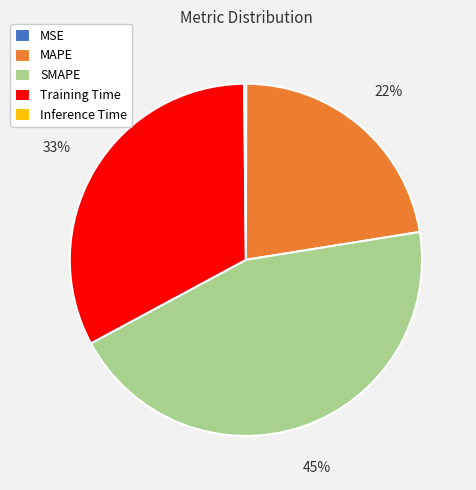

What is the largest slice in the pie chart?

SMAPE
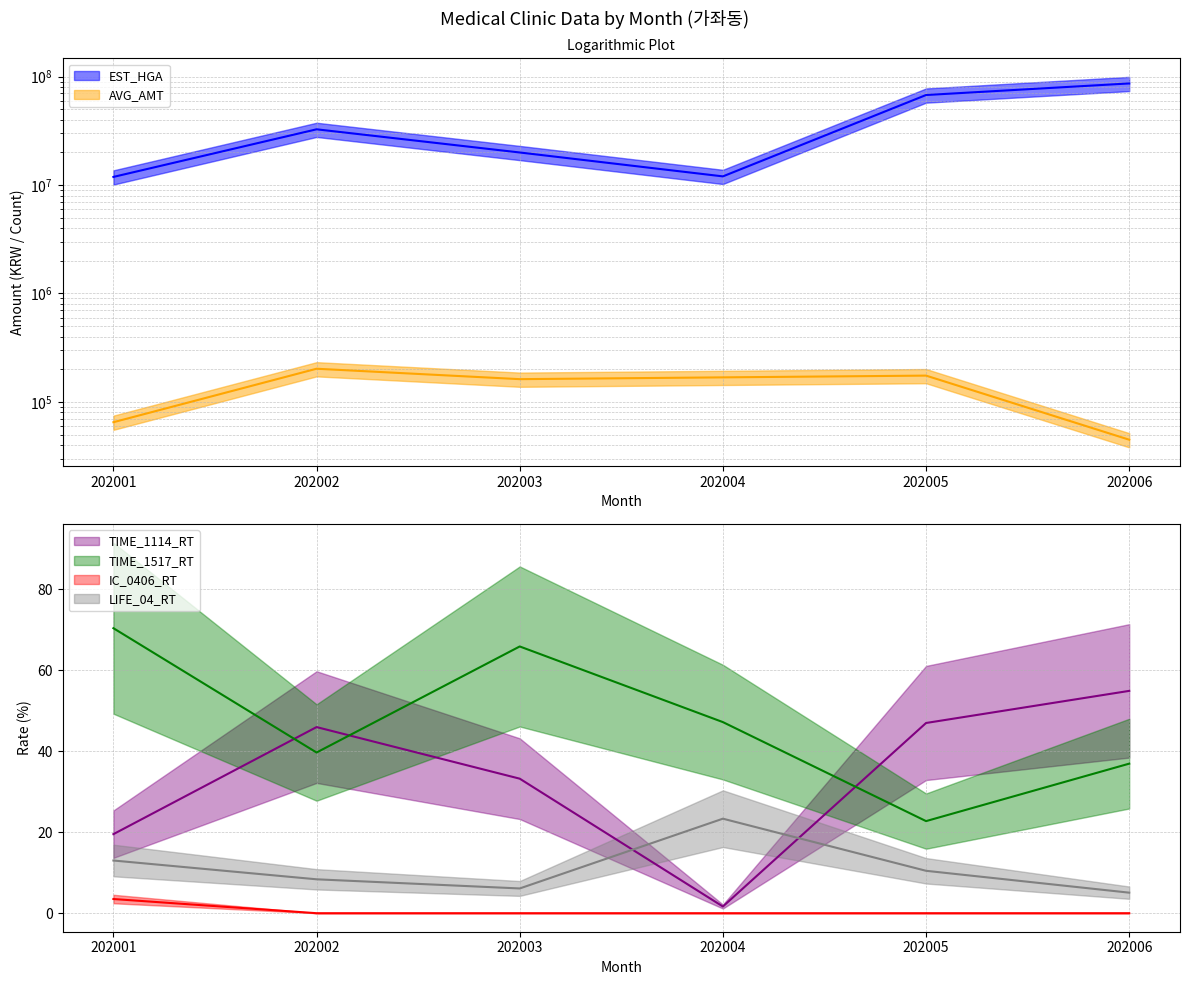

Where is EST_HGA nearest to the value 49260781?

202002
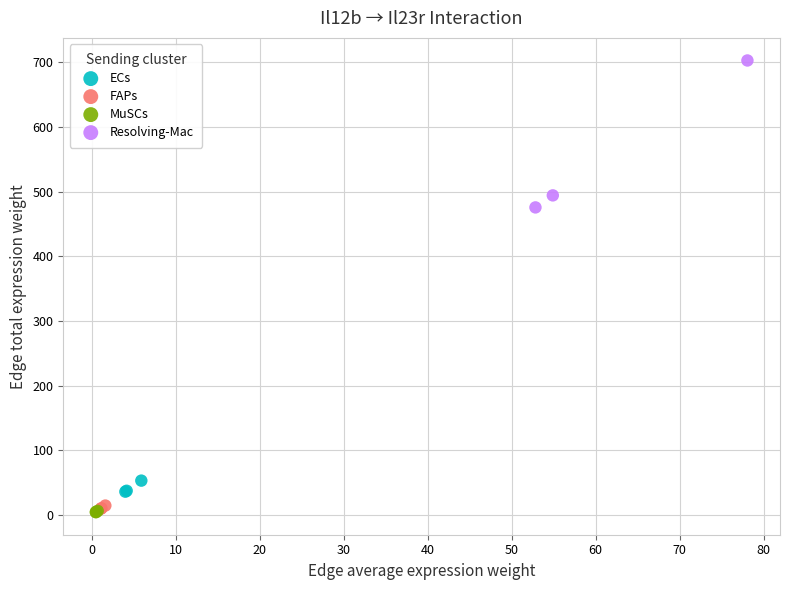

Which series has the largest Y range (max minus min)?

Resolving-Mac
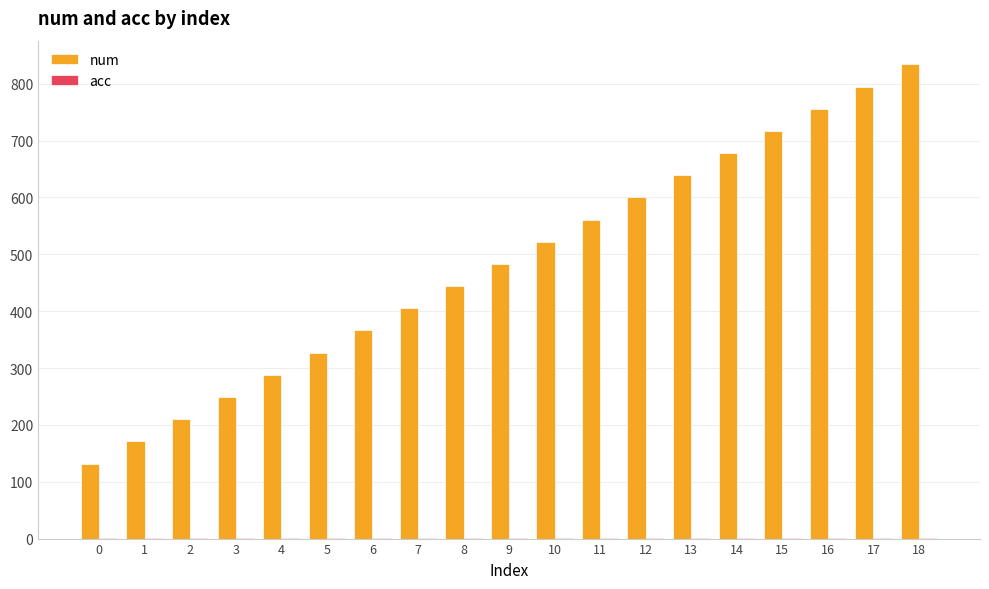

At which category is the sum across all series the highest?

18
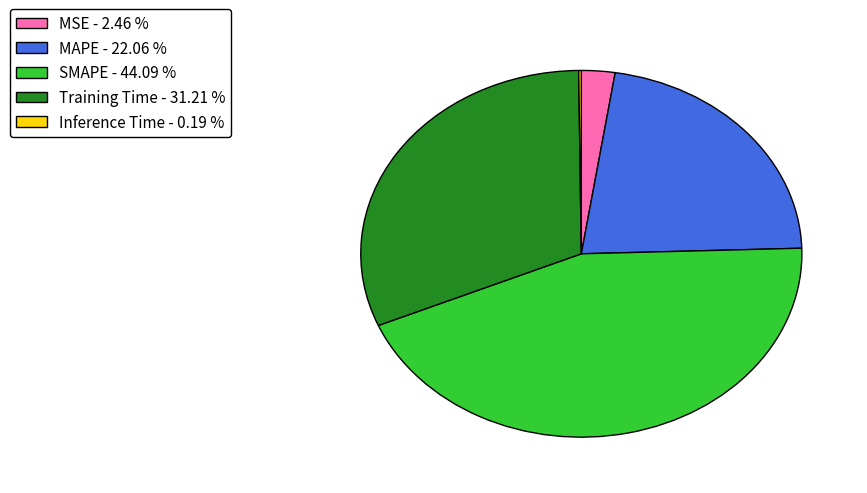

Is the sum of MSE - 2.46 % and MAPE - 22.06 % greater than half?

No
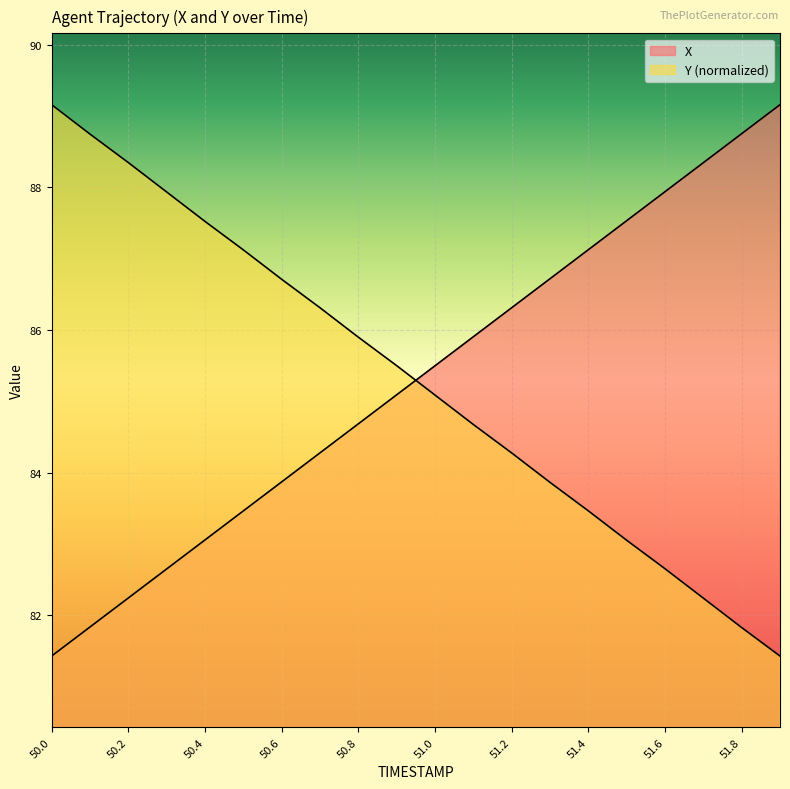

How many times do Y and X cross each other?

1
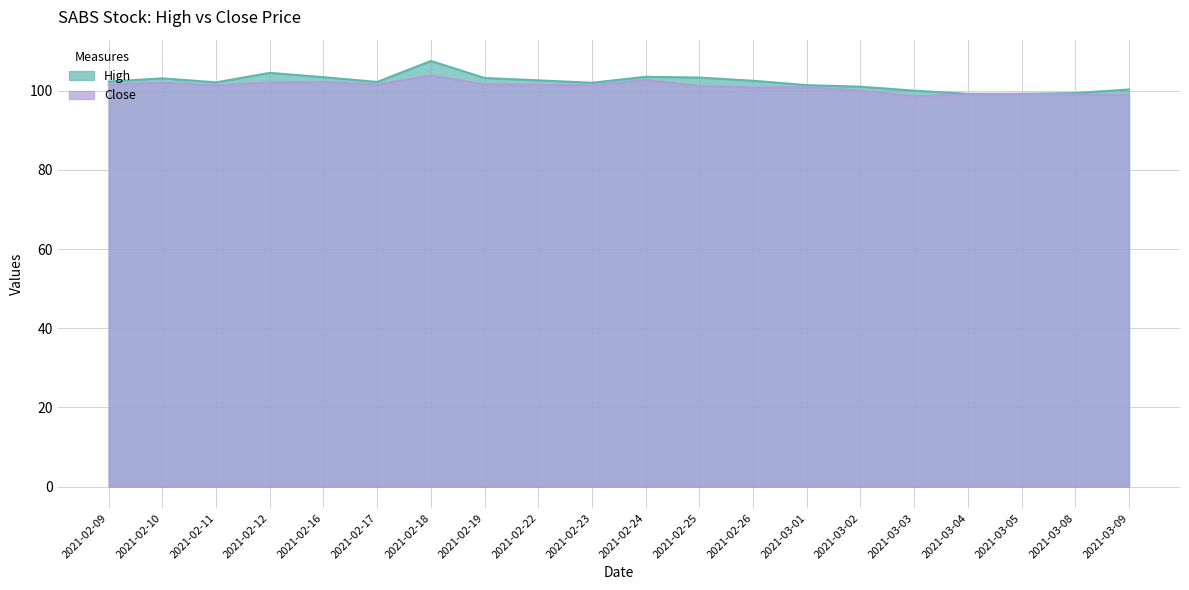

At which label does Close reach its minimum?

2021-03-03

Task details =
Reproduce verbatim everything from the line containing "Which series has" down to the end of the rows above, including both ends, and leave out the pictures.

Written solution =
Which series has the largest Y range (max minus min)?

Resolving-Mac

At which category is the sum across all series the highest?

18

Is the sum of MSE - 2.46 % and MAPE - 22.06 % greater than half?

No

How many times do Y and X cross each other?

1

At which label does Close reach its minimum?

2021-03-03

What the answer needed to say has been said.